■ Required action ■
Put the lines below into a numbered list, skipping any blank lines. Leave the pictures out of your answer.

(Dataset records)
•••
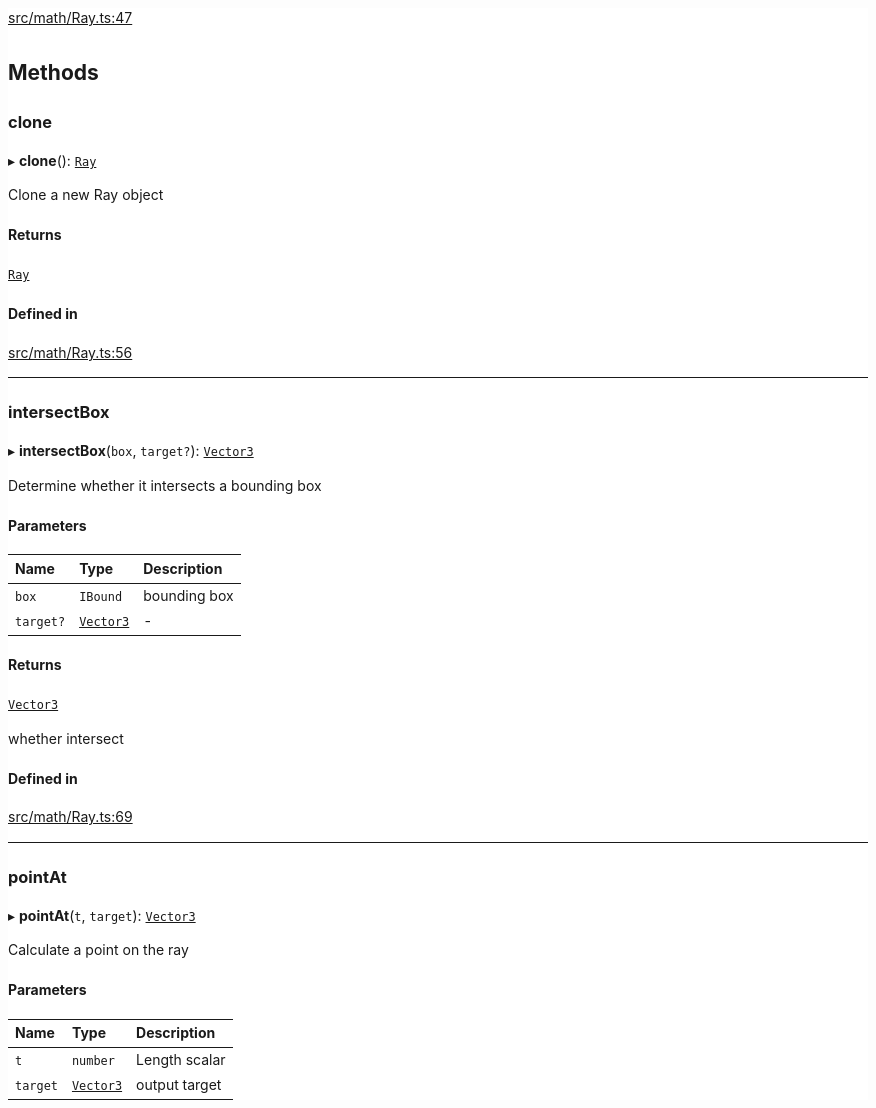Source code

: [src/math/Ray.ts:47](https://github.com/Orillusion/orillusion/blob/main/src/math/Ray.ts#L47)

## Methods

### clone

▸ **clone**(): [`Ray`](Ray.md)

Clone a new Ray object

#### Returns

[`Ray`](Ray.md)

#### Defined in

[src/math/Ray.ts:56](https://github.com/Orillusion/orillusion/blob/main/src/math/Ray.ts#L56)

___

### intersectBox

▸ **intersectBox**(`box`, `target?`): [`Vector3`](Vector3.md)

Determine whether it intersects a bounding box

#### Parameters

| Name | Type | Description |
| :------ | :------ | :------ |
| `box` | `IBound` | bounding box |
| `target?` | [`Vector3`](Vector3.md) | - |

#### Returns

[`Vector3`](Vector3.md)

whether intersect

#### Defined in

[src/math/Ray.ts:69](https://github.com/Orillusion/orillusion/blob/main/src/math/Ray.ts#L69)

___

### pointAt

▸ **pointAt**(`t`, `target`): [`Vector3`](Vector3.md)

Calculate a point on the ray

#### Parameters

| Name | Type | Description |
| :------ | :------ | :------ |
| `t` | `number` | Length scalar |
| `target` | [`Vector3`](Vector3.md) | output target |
•••
■ Answer area ■
1. Source code
2. : [src/math/Ray.ts:47](https://github.com/Orillusion/orillusion/blob/main/src/math/Ray.ts#L47)
3. ## Methods
4. ### clone
5. ▸ **clone**(): [`Ray`](Ray.md)
6. Clone a new Ray object
7. #### Returns
8. [`Ray`](Ray.md)
9. #### Defined in
10. [src/math/Ray.ts:56](https://github.com/Orillusion/orillusion/blob/main/src/math/Ray.ts#L56)
11. ___
12. ### intersectBox
13. ▸ **intersectBox**(`box`, `target?`): [`Vector3`](Vector3.md)
14. Determine whether it intersects a bounding box
15. #### Parameters
16. | Name | Type | Description |
17. | :------ | :------ | :------ |
18. | `box` | `IBound` | bounding box |
19. | `target?` | [`Vector3`](Vector3.md) | - |
20. #### Returns
21. [`Vector3`](Vector3.md)
22. whether intersect
23. #### Defined in
24. [src/math/Ray.ts:69](https://github.com/Orillusion/orillusion/blob/main/src/math/Ray.ts#L69)
25. ___
26. ### pointAt
27. ▸ **pointAt**(`t`, `target`): [`Vector3`](Vector3.md)
28. Calculate a point on the ray
29. #### Parameters
30. | Name | Type | Description |
31. | :------ | :------ | :------ |
32. | `t` | `number` | Length scalar |
33. | `target` | [`Vector3`](Vector3.md) | output target |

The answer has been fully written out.